Second is France, holding on by their fingernails for almost an entire match, staying in touch, and then finding a few minutes of inimitable French inspiration with the introduction of Michelak, and overturning an All Blacks side everyone had pegged to win the final.

Third is Sebastien Chabal. From a publicity point, the player of the tournament. But I pick him not for a moment of play, but for the expression with which he regarded the New Zealand ‘Haka’. There are many ways to stare down the Haka, but this was beyond intense. Check out the charged up expression Chabal has for the All-Blacks – and the raised eyebrows from the French player just after the end of the Haka is a nice touch too - here.

There’s a clip from the stands showing just how up close and personal it got here

(Note the All-Blacks crowding up in the French faces as it goes on – and the French sneaking over the halfway line (which you’re not supposed to do). No quarter asked for and none offered)

And just to confirm that the heroically violent sport of rugby is watched by gents, check out the crowd scenes in Cardiff before the match, as a large group of French encounter a large group of Kiwis. Brilliant.

Finally, as I was a lock forward, one for the real rugby players out there.

One of the latter Irish group games (possibly against the Argentinians, although I’m not sure). A ruck is on the ground, ball coming back on the Argentinian side. An Irish player is trapped head-and-chest on the wrong side, legs buried in the ruck. An Argentinian is trapped head-and-chest in the ruck, legs sticking out the Argentinian side.

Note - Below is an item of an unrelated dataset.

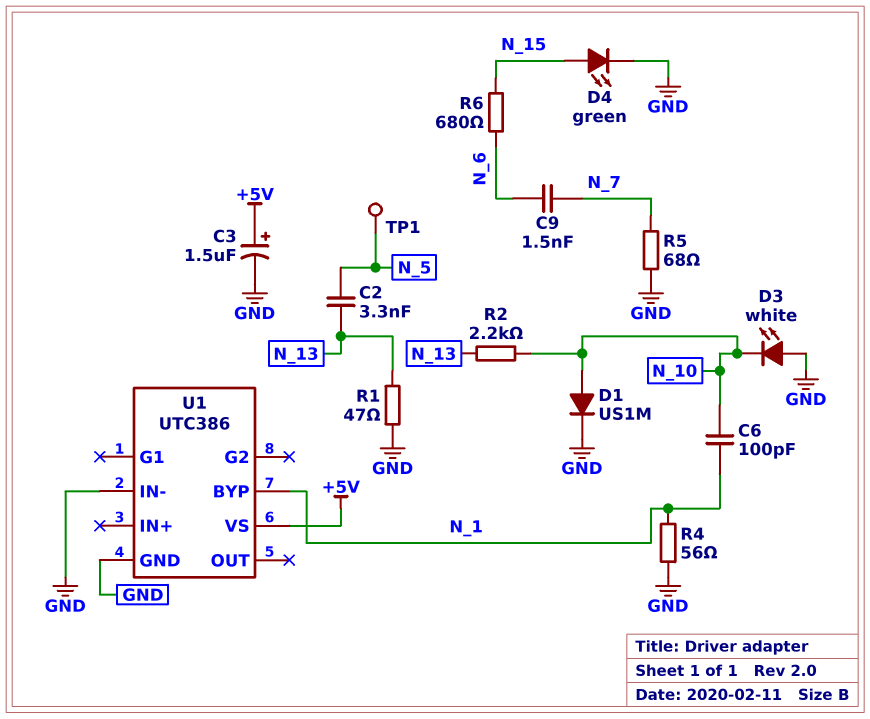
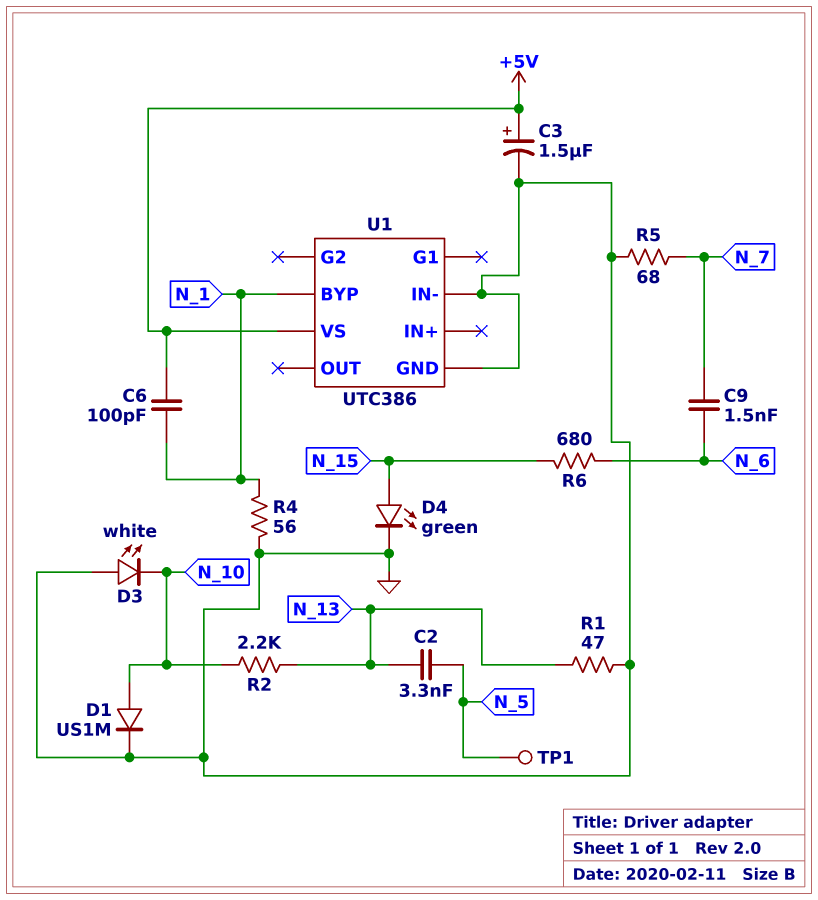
C6: 100pF (N_1, N_10) -> 100pF (+5V, N_1)

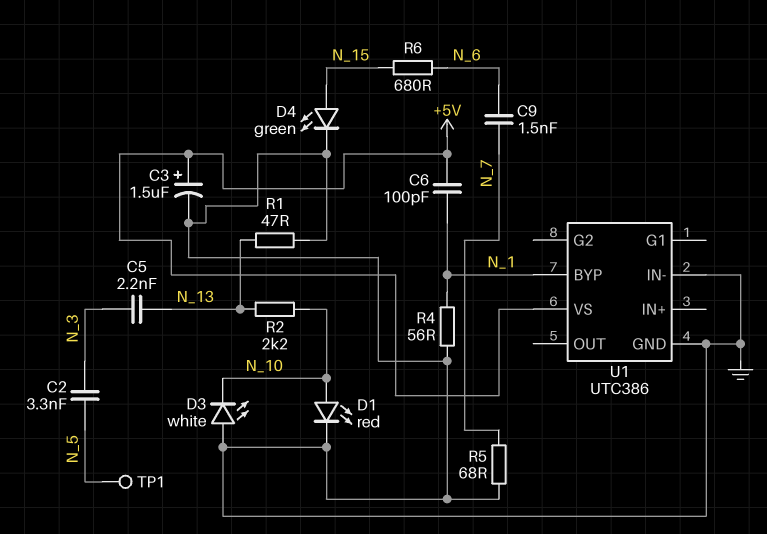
C2: 3.3nF (N_5, N_13) -> 3.3nF (N_3, N_5)
C5: none -> 2.2nF (N_3, N_13)
D1: diode US1M (A N_10, K GND) -> LED red (A N_10, K GND)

As the Argentinian scrum-half comes in to collect the ball, the Irish player trapped in the ruck grabs an Argentinian leg (belonging to the buried Argentinian), and as no hands are allowed if you are on the ground, uses the spare Argentinian leg to poke the ball at the critical moment. The referee is unsighted by the bodies, and sees only an Argentinian foot poking the ball. The Argentinian scrum-half is subsequently faced with a ball zipping out of the ruck under his feet when he wasn’t ready for it, and onrushing Irish defenders.

While it wasn’t a decisive moment, it’s a great reminder of the hidden, beautiful moments that make rugby such a fantastic game.